READ  Kontroversi penelitian Indonesia meningkat karena pernyataan rasis Thierry Baudet

Mengapa posisi defensif? Setelah pertemuan, pertanyaan ini sering muncul di benak saya. Mencari jawaban, saya memutuskan untuk mengunjungi Allard, anggota keluarga yang sebelumnya diyakinkan oleh Mel melalui telepon. Ini dianggap sebagai kata ganti ensiklopedis keluarga. Dia tetap tenang selama pertemuan, tetapi jelas bahwa dia dan Mielle tidak setuju.

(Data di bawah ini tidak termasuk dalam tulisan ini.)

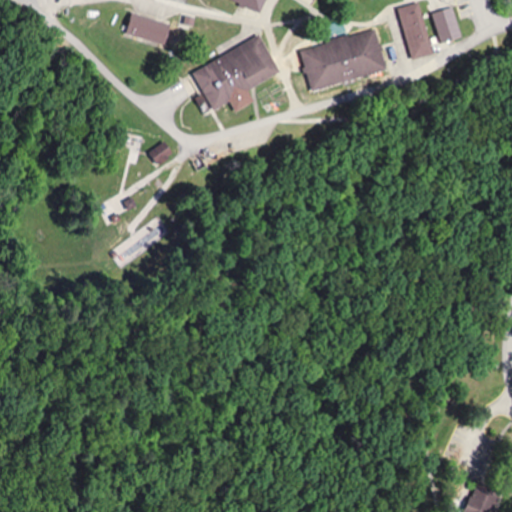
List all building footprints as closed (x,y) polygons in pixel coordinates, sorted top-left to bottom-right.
[(235,0),(261,12),(266,0),(235,0)] [(409,61),(431,57),(421,4),(399,8),(409,61)] [(462,39),(452,8),(431,15),(441,45),(462,39)] [(171,26),(131,14),(125,35),(165,47),(171,26)] [(296,49),(308,93),(382,73),(370,28),(296,49)] [(277,73),(254,34),(188,72),(211,112),(277,73)] [(148,155),(158,168),(175,156),(165,142),(148,155)]
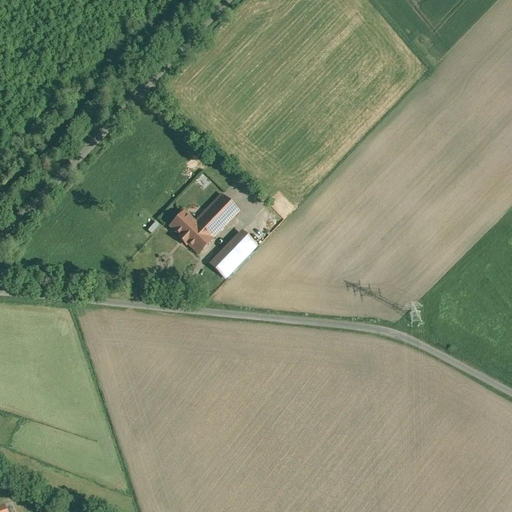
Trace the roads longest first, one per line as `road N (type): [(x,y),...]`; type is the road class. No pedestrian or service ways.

Allard berusia pertengahan tujuh puluhan. Perawakan kecil, mata berbinar, rambut abu-abu acak-acakan. Dia tinggal di sebuah rumah bata merah yang indah di Overvine, di seberang bukit pasir tempat Kakek Stub menetap setelah bertahun-tahun di Indonesia. Kami sedang duduk di taman musim dingin, di meja dapur bundar. Ada marzipan di atas meja, dan teko teh yang mengepul tanpa penutup.

Allard mulai berbicara tentang betapa pentingnya keluarga Stoop baginya. Berkat koleksi batu India neneknya Pip, putri ketiga kakek Stoop, dia memutuskan untuk belajar teknik pertambangan – seperti kakeknya. Dia telah bekerja sebagai insinyur untuk Hoogovens, termasuk Kanada dan Australia, dan sebagai konsultan regulasi dan bisnis.

Allard berkata, “Kakek Stoop adalah seorang materialis yang sadar diri, dan dia berjuang untuk sukses. Tapi dia berada di pihak yang benar, menurut saya. Dia mengira kami ada di sana untuk mendorong orang India, terutama orang Jawa, dalam momentum bangsa. . Sama seperti Quinn van Deventer.”

Saya bertanya kepadanya apa yang mendasarinya. Tentunya tidak ada sumber yang diketahui di mana Stoop akan mengatakan hal seperti itu?

“Saya telah mempelajarinya sepanjang hidup saya,” kata Allard. “Aku hanya merasakannya.”